Make an exact copy of the entries below with the pictures removed.

Extracted data:
+ + + + +

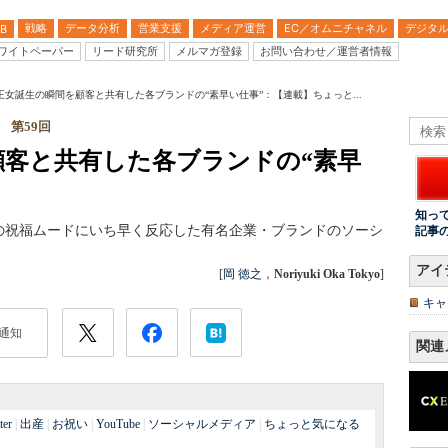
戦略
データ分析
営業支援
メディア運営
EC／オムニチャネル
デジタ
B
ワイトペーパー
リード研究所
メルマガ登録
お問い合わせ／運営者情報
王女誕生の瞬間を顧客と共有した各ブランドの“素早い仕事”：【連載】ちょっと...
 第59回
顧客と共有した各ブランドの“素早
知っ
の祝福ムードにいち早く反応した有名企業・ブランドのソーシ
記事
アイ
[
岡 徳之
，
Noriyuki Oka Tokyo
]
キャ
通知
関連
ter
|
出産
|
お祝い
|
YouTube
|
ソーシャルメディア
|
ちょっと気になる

+ + + + +

Output:
戦略
データ分析
営業支援
メディア運営
EC／オムニチャネル
デジタ
B
ワイトペーパー
リード研究所
メルマガ登録
お問い合わせ／運営者情報
王女誕生の瞬間を顧客と共有した各ブランドの“素早い仕事”：【連載】ちょっと...
 第59回
顧客と共有した各ブランドの“素早
知っ
の祝福ムードにいち早く反応した有名企業・ブランドのソーシ
記事
アイ
[
岡 徳之
，
Noriyuki Oka Tokyo
]
キャ
通知
関連
ter
|
出産
|
お祝い
|
YouTube
|
ソーシャルメディア
|
ちょっと気になる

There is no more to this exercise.